■ **Problem**: Read the records beneath this task and copy every line that contains the string "always".

Records for the exercise Start Marker

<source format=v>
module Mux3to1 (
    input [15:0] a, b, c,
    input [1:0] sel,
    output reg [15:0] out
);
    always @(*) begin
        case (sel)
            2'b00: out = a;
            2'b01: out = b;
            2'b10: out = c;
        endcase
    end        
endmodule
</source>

Records for the exercise End Marker
Records for the exercise Start Marker

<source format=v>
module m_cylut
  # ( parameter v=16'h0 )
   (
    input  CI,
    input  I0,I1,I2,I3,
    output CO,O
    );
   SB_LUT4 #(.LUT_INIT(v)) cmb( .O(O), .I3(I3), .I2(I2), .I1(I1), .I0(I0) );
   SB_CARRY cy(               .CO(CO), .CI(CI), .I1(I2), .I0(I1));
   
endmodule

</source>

Records for the exercise End Marker
Records for the exercise Start Marker

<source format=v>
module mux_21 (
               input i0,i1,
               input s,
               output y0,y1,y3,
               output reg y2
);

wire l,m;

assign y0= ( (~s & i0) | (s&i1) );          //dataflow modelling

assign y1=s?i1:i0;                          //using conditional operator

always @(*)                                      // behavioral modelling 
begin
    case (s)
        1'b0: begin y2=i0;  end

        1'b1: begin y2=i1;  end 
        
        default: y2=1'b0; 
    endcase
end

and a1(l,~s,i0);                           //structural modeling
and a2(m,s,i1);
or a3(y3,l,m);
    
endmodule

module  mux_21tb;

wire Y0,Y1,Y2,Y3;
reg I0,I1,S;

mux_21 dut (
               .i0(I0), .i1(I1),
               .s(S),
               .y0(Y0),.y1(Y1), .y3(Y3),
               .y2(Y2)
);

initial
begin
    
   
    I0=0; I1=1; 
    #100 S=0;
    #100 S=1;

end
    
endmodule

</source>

Records for the exercise End Marker

■ **Exercise output**:
    always @(*) begin
always @(*)                                      // behavioral modelling 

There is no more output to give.